(DATA EXTRACT)
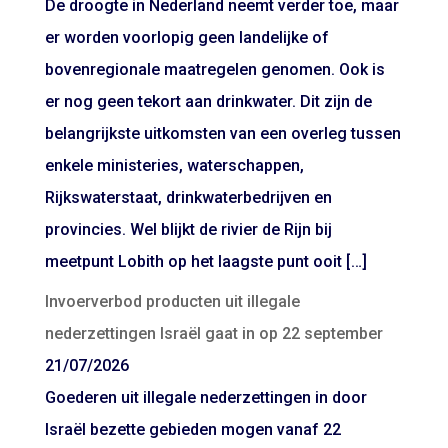
De droogte in Nederland neemt verder toe, maar
er worden voorlopig geen landelijke of
bovenregionale maatregelen genomen. Ook is
er nog geen tekort aan drinkwater. Dit zijn de
belangrijkste uitkomsten van een overleg tussen
enkele ministeries, waterschappen,
Rijkswaterstaat, drinkwaterbedrijven en
provincies. Wel blijkt de rivier de Rijn bij
meetpunt Lobith op het laagste punt ooit […]
Invoerverbod producten uit illegale
nederzettingen Israël gaat in op 22 september
21/07/2026
Goederen uit illegale nederzettingen in door
Israël bezette gebieden mogen vanaf 22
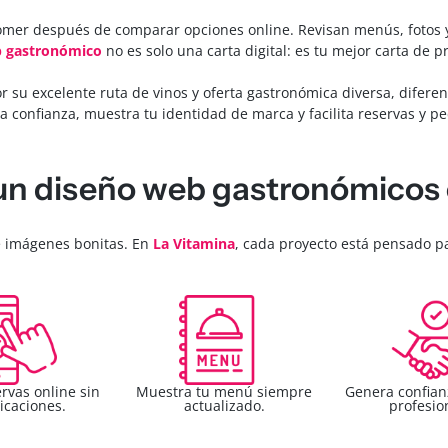
er después de comparar opciones online. Revisan menús, fotos y r
b gastronómico
no es solo una carta digital: es tu mejor carta de p
r su excelente ruta de vinos y oferta gastronómica diversa, diferen
a confianza, muestra tu identidad de marca y facilita reservas y pe
 un diseño web gastronómicos
 imágenes bonitas. En
La Vitamina
, cada proyecto está pensado p
rvas online sin
Muestra tu menú siempre
Genera confian
icaciones.
actualizado.
profesio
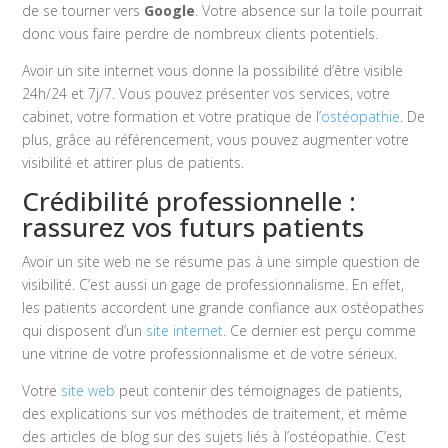
de se tourner vers
Google
. Votre absence sur la toile pourrait
donc vous faire perdre de nombreux clients potentiels.
Avoir un site internet vous donne la possibilité d’être visible
24h/24 et 7j/7. Vous pouvez présenter vos services, votre
cabinet, votre formation et votre pratique de l’
ostéopathie
. De
plus, grâce au référencement, vous pouvez augmenter votre
visibilité et attirer plus de patients.
Crédibilité professionnelle :
rassurez vos futurs patients
Avoir un site web ne se résume pas à une simple question de
visibilité. C’est aussi un gage de professionnalisme. En effet,
les patients accordent une grande confiance aux ostéopathes
qui disposent d’un
site internet
. Ce dernier est perçu comme
une vitrine de votre professionnalisme et de votre sérieux.
Votre
site web
peut contenir des témoignages de patients,
des explications sur vos méthodes de traitement, et même
des articles de blog sur des sujets liés à l’ostéopathie. C’est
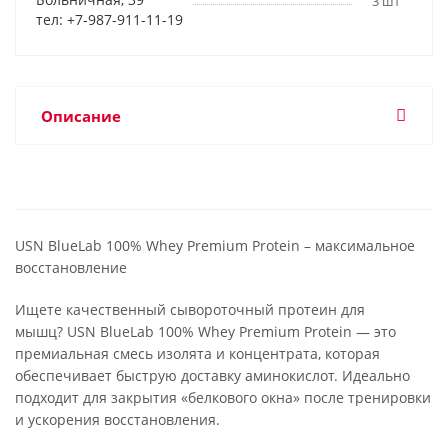
3 шт
тел: +7-987-911-11-19
Описание
USN BlueLab 100% Whey Premium Protein – максимальное
восстановление
Ищете качественный сывороточный протеин для
мышц? USN BlueLab 100% Whey Premium Protein — это
премиальная смесь изолята и концентрата, которая
обеспечивает быструю доставку аминокислот. Идеально
подходит для закрытия «белкового окна» после тренировки
и ускорения восстановления.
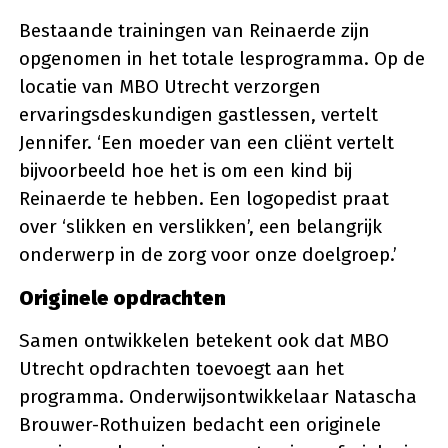
Bestaande trainingen van Reinaerde zijn
opgenomen in het totale lesprogramma. Op de
locatie van MBO Utrecht verzorgen
ervaringsdeskundigen gastlessen, vertelt
Jennifer. ‘Een moeder van een cliënt vertelt
bijvoorbeeld hoe het is om een kind bij
Reinaerde te hebben. Een logopedist praat
over ‘slikken en verslikken’, een belangrijk
onderwerp in de zorg voor onze doelgroep.’
Originele opdrachten
Samen ontwikkelen betekent ook dat MBO
Utrecht opdrachten toevoegt aan het
programma. Onderwijsontwikkelaar Natascha
Brouwer-Rothuizen bedacht een originele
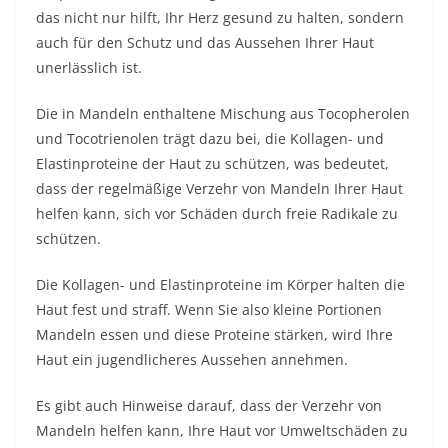
das nicht nur hilft, Ihr Herz gesund zu halten, sondern
auch für den Schutz und das Aussehen Ihrer Haut
unerlässlich ist.
Die in Mandeln enthaltene Mischung aus Tocopherolen
und Tocotrienolen trägt dazu bei, die Kollagen- und
Elastinproteine ​​der Haut zu schützen, was bedeutet,
dass der regelmäßige Verzehr von Mandeln Ihrer Haut
helfen kann, sich vor Schäden durch freie Radikale zu
schützen.
Die Kollagen- und Elastinproteine ​​im Körper halten die
Haut fest und straff. Wenn Sie also kleine Portionen
Mandeln essen und diese Proteine ​​stärken, wird Ihre
Haut ein jugendlicheres Aussehen annehmen.
Es gibt auch Hinweise darauf, dass der Verzehr von
Mandeln helfen kann, Ihre Haut vor Umweltschäden zu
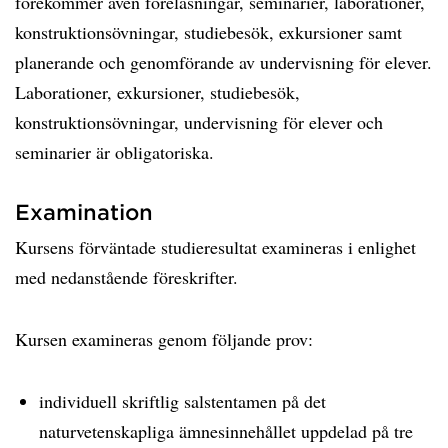
förekommer även föreläsningar, seminarier, laborationer,
konstruktionsövningar, studiebesök, exkursioner samt
planerande och genomförande av undervisning för elever.
Laborationer, exkursioner, studiebesök,
konstruktionsövningar, undervisning för elever och
seminarier är obligatoriska.
Examination
Kursens förväntade studieresultat examineras i enlighet
med nedanstående föreskrifter.
Kursen examineras genom följande prov:
individuell skriftlig salstentamen på det
naturvetenskapliga ämnesinnehållet uppdelad på tre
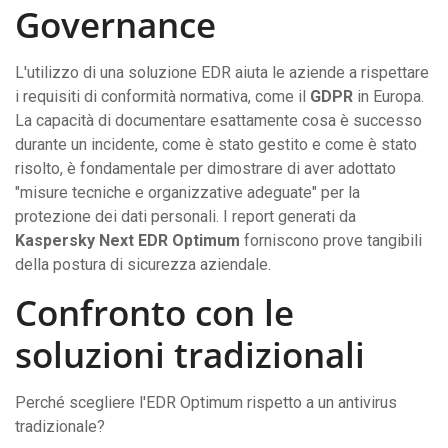
Governance
L'utilizzo di una soluzione EDR aiuta le aziende a rispettare
i requisiti di conformità normativa, come il
GDPR
in Europa.
La capacità di documentare esattamente cosa è successo
durante un incidente, come è stato gestito e come è stato
risolto, è fondamentale per dimostrare di aver adottato
"misure tecniche e organizzative adeguate" per la
protezione dei dati personali. I report generati da
Kaspersky Next EDR Optimum
forniscono prove tangibili
della postura di sicurezza aziendale.
Confronto con le
soluzioni tradizionali
Perché scegliere l'EDR Optimum rispetto a un antivirus
tradizionale?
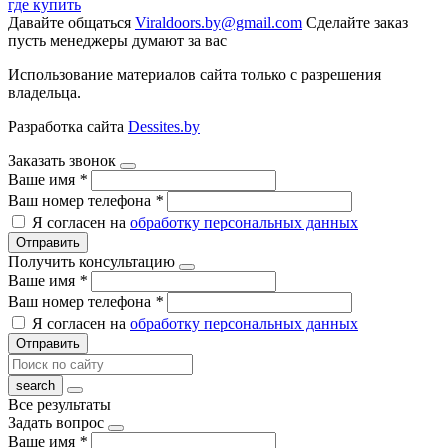
где купить
Давайте общаться
Viraldoors.by@gmail.com
Сделайте заказ
пусть менеджеры думают за вас
Использование материалов сайта только с разрешения
владельца.
Разработка сайта
Dessites.by
Заказать звонок
Ваше имя
*
Ваш номер телефона
*
Я согласен на
обработку персональных данных
Отправить
Получить консультацию
Ваше имя
*
Ваш номер телефона
*
Я согласен на
обработку персональных данных
Отправить
Все результаты
Задать вопрос
Ваше имя
*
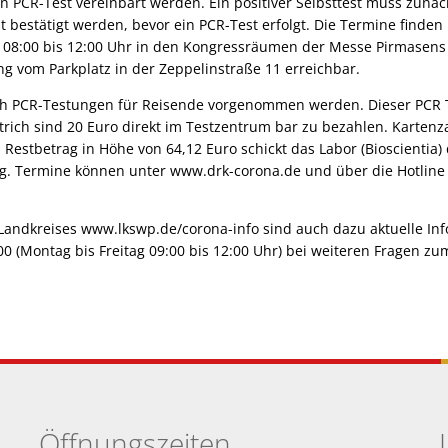
en PCR-Test vereinbart werden. Ein positiver Selbsttest muss zunä
est bestätigt werden, bevor ein PCR-Test erfolgt. Die Termine finde
n 08:00 bis 12:00 Uhr in den Kongressräumen der Messe Pirmasens 
g vom Parkplatz in der Zeppelinstraße 11 erreichbar.
h PCR-Testungen für Reisende vorgenommen werden. Dieser PCR Te
trich sind 20 Euro direkt im Testzentrum bar zu bezahlen. Kartenz
 Restbetrag in Höhe von 64,12 Euro schickt das Labor (Bioscientia)
. Termine können unter www.drk-corona.de und über die Hotline
andkreises www.lkswp.de/corona-info sind auch dazu aktuelle Inf
00 (Montag bis Freitag 09:00 bis 12:00 Uhr) bei weiteren Fragen z
Öffnungszeiten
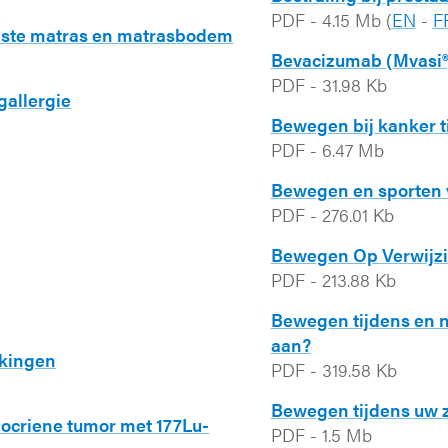
PDF
-
4.15 Mb
(
EN
-
F
uiste matras en matrasbodem
Bevacizumab (Mvasi®)
PDF
-
31.98 Kb
allergie
Bewegen bij kanker ti
PDF
-
6.47 Mb
Bewegen en sporten 
PDF
-
276.01 Kb
Bewegen Op Verwijz
PDF
-
213.88 Kb
Bewegen tijdens en n
aan?
jkingen
PDF
-
319.58 Kb
Bewegen tijdens uw
ocriene tumor met 177Lu-
PDF
-
1.5 Mb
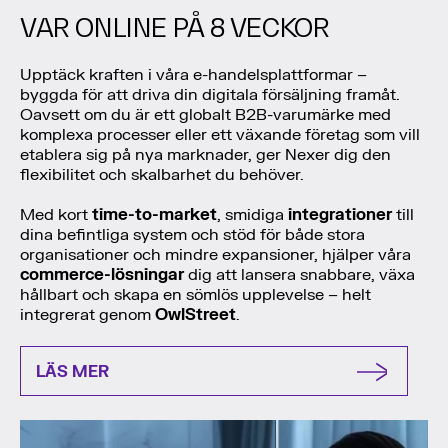
VAR ONLINE PÅ 8 VECKOR
Upptäck kraften i våra e-handelsplattformar –
byggda för att driva din digitala försäljning framåt.
Oavsett om du är ett globalt B2B-varumärke med
komplexa processer eller ett växande företag som vill
etablera sig på nya marknader, ger Nexer dig den
flexibilitet och skalbarhet du behöver.
Med kort
time-to-market
, smidiga
integrationer
till
dina befintliga system och stöd för både stora
organisationer och mindre expansioner, hjälper våra
commerce-lösningar
dig att lansera snabbare, växa
hållbart och skapa en sömlös upplevelse – helt
integrerat genom
OwlStreet
.
LÄS MER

(ACTION ITEM) Only the lines holding "studiebesök" are wanted, so copy each of them from the material.

(PROBLEM SOLUTION)
konstruktionsövningar, studiebesök, exkursioner samt
Laborationer, exkursioner, studiebesök,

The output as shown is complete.